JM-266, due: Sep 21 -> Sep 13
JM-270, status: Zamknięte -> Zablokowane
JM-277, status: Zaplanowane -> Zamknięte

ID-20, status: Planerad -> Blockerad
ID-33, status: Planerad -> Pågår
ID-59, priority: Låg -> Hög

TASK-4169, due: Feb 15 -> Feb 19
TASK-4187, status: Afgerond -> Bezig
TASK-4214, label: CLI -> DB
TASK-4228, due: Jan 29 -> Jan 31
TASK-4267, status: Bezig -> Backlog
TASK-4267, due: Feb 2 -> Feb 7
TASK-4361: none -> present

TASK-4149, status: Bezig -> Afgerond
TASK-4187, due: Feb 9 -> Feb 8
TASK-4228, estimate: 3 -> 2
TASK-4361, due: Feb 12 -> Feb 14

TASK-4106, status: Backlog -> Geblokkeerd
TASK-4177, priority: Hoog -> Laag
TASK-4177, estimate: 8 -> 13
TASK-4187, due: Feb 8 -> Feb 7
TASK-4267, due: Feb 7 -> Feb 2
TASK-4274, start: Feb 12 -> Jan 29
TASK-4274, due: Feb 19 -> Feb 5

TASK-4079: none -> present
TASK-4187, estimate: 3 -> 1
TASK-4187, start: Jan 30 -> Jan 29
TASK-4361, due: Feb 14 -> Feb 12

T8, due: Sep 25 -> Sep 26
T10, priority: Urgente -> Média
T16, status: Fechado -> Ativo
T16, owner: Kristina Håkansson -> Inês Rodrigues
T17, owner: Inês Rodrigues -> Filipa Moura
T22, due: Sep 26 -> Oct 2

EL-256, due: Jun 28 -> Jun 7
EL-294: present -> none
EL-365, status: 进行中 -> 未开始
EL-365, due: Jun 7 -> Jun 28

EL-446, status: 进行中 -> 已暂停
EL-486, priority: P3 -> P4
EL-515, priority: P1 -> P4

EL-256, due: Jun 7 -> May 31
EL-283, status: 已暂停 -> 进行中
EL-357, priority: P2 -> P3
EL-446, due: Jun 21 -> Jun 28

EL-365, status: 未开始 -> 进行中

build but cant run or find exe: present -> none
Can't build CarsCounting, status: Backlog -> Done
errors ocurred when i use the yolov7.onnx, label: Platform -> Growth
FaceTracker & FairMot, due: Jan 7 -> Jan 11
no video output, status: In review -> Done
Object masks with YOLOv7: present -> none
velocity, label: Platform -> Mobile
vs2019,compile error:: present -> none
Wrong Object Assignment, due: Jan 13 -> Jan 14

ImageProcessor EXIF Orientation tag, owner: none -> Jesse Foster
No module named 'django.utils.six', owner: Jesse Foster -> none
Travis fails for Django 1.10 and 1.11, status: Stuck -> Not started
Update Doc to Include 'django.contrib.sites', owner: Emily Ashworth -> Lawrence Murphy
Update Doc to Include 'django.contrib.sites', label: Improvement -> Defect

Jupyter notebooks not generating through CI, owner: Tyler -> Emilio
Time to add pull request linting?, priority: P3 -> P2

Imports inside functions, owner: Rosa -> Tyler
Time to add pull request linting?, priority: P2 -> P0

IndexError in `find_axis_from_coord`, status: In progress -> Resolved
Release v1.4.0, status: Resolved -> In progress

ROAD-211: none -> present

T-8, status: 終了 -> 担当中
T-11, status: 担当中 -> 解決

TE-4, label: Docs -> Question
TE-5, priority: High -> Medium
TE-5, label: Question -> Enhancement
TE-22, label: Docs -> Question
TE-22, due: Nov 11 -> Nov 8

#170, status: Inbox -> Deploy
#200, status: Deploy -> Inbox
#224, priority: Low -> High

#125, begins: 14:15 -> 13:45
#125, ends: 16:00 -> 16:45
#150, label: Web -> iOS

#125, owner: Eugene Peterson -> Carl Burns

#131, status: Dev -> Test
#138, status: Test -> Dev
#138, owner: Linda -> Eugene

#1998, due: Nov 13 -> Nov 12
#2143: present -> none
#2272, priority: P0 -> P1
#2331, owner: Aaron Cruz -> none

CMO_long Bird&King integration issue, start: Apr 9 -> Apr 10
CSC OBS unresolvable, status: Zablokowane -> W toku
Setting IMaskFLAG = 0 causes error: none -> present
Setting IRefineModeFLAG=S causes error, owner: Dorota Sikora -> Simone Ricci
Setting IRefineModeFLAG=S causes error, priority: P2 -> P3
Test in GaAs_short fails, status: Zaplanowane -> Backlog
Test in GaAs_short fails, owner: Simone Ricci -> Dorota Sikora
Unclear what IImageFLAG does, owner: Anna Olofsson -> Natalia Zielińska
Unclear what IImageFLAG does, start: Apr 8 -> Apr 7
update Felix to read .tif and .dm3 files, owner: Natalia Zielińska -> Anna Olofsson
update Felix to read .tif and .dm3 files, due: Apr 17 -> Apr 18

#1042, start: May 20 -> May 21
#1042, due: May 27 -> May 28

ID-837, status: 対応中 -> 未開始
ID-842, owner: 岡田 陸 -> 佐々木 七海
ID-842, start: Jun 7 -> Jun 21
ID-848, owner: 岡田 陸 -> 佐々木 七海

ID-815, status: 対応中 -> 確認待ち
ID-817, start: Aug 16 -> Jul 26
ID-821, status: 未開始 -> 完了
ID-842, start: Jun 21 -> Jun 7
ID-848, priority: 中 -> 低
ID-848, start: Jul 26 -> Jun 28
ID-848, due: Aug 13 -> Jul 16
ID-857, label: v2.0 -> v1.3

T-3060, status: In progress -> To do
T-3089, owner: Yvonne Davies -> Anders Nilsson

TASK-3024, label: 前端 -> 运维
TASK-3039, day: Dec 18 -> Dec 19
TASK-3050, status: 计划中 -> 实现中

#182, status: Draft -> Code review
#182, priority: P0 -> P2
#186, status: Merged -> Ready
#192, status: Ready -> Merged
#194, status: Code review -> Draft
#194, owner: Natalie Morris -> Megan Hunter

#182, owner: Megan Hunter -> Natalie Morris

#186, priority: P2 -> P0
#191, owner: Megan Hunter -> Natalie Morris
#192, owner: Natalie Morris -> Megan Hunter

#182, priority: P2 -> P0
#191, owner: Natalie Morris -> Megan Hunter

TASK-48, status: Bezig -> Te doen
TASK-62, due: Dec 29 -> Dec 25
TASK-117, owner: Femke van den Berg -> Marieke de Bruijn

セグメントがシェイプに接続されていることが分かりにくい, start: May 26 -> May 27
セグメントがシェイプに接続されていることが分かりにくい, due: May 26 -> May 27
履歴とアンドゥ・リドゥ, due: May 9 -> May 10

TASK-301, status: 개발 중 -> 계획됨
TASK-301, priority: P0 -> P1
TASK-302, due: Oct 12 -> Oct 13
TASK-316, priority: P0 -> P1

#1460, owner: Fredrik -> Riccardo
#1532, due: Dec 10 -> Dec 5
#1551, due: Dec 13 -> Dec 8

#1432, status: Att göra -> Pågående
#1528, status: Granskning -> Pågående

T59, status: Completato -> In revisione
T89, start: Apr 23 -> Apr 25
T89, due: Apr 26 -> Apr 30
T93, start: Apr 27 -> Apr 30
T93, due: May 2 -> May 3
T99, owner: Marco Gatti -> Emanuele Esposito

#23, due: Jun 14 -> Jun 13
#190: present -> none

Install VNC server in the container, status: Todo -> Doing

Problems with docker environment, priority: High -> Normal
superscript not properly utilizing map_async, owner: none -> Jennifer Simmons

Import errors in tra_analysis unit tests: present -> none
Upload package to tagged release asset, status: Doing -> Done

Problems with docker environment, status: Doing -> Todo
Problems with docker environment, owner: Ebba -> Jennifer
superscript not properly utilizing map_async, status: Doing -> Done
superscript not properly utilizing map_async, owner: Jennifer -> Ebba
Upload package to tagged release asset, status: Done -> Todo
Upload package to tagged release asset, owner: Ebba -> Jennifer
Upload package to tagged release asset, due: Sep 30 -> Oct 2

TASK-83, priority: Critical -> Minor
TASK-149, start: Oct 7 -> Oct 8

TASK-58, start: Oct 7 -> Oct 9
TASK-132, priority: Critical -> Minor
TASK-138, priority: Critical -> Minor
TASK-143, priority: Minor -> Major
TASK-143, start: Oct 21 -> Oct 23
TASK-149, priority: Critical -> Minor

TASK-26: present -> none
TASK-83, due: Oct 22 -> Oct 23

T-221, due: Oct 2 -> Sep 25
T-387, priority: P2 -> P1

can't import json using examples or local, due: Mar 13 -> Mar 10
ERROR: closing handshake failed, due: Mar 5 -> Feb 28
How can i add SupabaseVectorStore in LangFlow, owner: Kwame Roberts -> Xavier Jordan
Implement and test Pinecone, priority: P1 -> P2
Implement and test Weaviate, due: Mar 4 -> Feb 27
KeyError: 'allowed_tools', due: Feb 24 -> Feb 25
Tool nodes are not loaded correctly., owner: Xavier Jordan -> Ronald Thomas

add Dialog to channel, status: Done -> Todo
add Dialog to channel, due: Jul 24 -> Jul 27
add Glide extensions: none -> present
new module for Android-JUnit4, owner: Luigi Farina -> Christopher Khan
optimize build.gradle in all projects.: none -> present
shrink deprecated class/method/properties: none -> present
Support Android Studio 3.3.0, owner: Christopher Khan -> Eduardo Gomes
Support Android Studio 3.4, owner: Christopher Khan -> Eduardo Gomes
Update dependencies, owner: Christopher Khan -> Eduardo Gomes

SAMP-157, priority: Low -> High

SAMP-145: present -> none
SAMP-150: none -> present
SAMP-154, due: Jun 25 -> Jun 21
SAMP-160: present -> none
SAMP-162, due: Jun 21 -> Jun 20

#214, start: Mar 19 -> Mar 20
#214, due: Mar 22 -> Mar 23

◆ ◆ ◆ ◆

● TASK STATEMENT
Here the output must be the lines above from the line with "#194, owner: Natalie Morris -> Megan Hunter" to the line with "#182, priority: P2 -> P0", both included, duplicated word for word and nothing else.

● ANSWER SECTION
#194, owner: Natalie Morris -> Megan Hunter

#182, owner: Megan Hunter -> Natalie Morris

#186, priority: P2 -> P0
#191, owner: Megan Hunter -> Natalie Morris
#192, owner: Natalie Morris -> Megan Hunter

#182, priority: P2 -> P0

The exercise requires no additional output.